▸ **Exercise brief**
Output the rows starting at the line that contains "32 min as the pattern for the entry." and ending at the line that contains "12 h 29 min" as a numbered list, leaving out blank lines.

▸ **Input for this task**
========

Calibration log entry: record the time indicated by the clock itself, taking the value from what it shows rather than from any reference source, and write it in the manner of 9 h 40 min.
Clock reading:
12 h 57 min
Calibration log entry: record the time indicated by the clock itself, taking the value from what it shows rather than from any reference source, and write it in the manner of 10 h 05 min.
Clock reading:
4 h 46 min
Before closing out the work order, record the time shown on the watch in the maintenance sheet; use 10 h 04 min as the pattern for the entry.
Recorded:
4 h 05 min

========

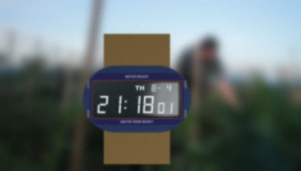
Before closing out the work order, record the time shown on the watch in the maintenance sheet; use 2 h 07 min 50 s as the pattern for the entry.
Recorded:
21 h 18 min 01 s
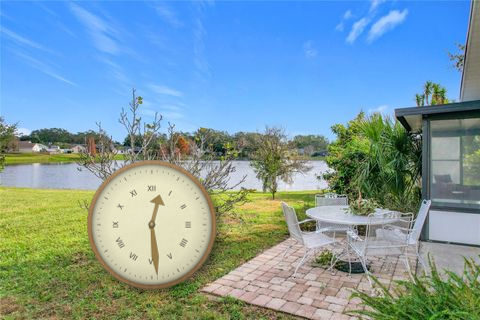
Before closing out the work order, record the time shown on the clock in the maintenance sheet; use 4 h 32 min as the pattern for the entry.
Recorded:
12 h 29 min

========

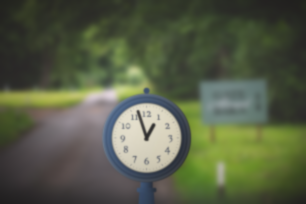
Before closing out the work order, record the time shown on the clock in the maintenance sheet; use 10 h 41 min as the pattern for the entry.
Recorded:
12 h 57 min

========

▸ **Answer to the problem**
1. Before closing out the work order, record the time shown on the clock in the maintenance sheet; use 4 h 32 min as the pattern for the entry.
2. Recorded:
3. 12 h 29 min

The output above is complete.